In case you only update transparency, whenever you update transparency we have to rebake the affected clusters - since we are limiting the updates per frame, sometimes some clusters won’t get enough time to update - but the entire cluster is always in sync. You can actually see that the wave in this case is occasionally delayed at the boundary between clusters.
In case you only update the cframe, when you update it for the first time all parts move to dynamic clusters. Since all parts move to other clusters in the same frame, and we use an unordered container for keeping track of updates, the split between two clusters within the same region (as I mentioned, you have more than 1000 parts in the same spatial region so we have to split) is arbitrary - you get pseudo-random split into one big (1000 part) cluster and one smaller one. However, clusters are dynamic so cframe updates are instantaneous and you don’t observe any issues.
Now, when you update both cframe and transparency we go to the case of 3 - with the difference that while cframe updates are instantaneous, transparency updates require rebaking the cluster. Since the split of parts between clusters is pseudo-random, if we don’t update both clusters in the same frame - which we don’t always have time for (see 2.), you see weird visual hitching.
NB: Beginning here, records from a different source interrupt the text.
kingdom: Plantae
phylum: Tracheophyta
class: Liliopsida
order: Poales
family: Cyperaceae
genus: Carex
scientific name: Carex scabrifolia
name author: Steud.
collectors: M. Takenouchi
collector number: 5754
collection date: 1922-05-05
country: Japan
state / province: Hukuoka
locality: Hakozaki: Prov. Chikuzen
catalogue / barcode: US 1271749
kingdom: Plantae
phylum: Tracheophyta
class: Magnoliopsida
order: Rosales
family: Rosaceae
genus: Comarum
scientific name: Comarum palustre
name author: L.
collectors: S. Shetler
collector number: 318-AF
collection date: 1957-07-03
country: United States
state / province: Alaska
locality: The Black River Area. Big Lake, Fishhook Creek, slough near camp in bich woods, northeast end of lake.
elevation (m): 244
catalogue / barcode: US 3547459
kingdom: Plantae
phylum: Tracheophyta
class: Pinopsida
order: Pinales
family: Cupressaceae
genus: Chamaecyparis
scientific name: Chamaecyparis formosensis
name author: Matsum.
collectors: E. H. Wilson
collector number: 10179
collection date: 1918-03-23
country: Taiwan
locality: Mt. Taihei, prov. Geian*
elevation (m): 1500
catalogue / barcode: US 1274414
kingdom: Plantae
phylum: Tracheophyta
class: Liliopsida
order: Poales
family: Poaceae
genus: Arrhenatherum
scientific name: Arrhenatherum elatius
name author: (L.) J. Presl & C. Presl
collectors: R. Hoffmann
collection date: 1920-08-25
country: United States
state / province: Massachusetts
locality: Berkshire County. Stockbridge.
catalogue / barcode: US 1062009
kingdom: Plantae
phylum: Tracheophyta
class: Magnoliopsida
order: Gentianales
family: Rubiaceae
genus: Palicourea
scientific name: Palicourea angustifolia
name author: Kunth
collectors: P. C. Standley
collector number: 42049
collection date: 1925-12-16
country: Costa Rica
An additional problem that you’re hitting is that we don’t really have a good prioritization scheme for property updates for clusters, so you can sometimes miss updates for one cluster for many consecutive frames. All of this also depends on how powerful your computer is.
Phew.
We don’t make decisions that depend on what’s visible and what’s not because that changes too frequently. You don’t want to turn around only to see nothing or to see stale state. We could make decision based on distance to the character but currently don’t.